Top of PASSAGE PROVIDED
= Write-once (cache coherence) =

In cache coherency protocol literature, Write-Once was the first MESI protocol defined. It has the optimization of executing write-through on the first write and a write-back on all subsequent writes, reducing the overall bus traffic in consecutive writes to the computer memory. It was first described by James R. Goodman in (1983). Cache coherence protocols are an important issue in Symmetric multiprocessing systems, where each CPU maintains a cache of the memory.

== States ==
In this protocol, each block in the local cache is in one of these four states:
- Invalid: This block has an incoherent copy of the memory.
- Valid: This block has a coherent copy of the memory. The data may be possibly shared, but its content is not modified.
- Reserved: The block is the only copy of the memory, but it is still coherent. No write-back is needed if the block is replaced.
- Dirty: The block is the only copy of the memory and it is incoherent. This copy was written one or more times. This is the only state that generates a write-back when the block is replaced in the cache.
Bottom of PASSAGE PROVIDED
Top of SUPPLIED DATA
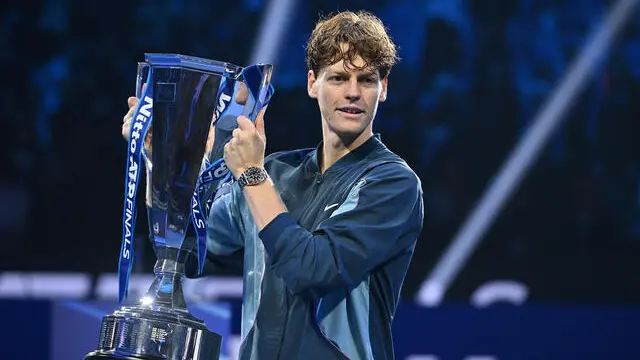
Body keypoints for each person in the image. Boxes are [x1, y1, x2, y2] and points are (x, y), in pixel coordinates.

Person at [123, 10, 423, 360]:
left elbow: (313, 270)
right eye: (339, 78)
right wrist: (163, 162)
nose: (353, 92)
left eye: (367, 80)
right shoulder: (277, 171)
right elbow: (190, 251)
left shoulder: (392, 183)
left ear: (383, 88)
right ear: (313, 83)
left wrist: (251, 175)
Bottom of SUPPLIED DATA
# WHAT THIS TASK INVOLVES
From the passage above about the Write-Once cache coherence protocol, pull out the section that begins with the words "- Reserved: The" and ends with "in the cache.". Copy it word for word.

# ANSWER AREA
- Reserved: The block is the only copy of the memory, but it is still coherent. No write-back is needed if the block is replaced.
- Dirty: The block is the only copy of the memory and it is incoherent. This copy was written one or more times. This is the only state that generates a write-back when the block is replaced in the cache.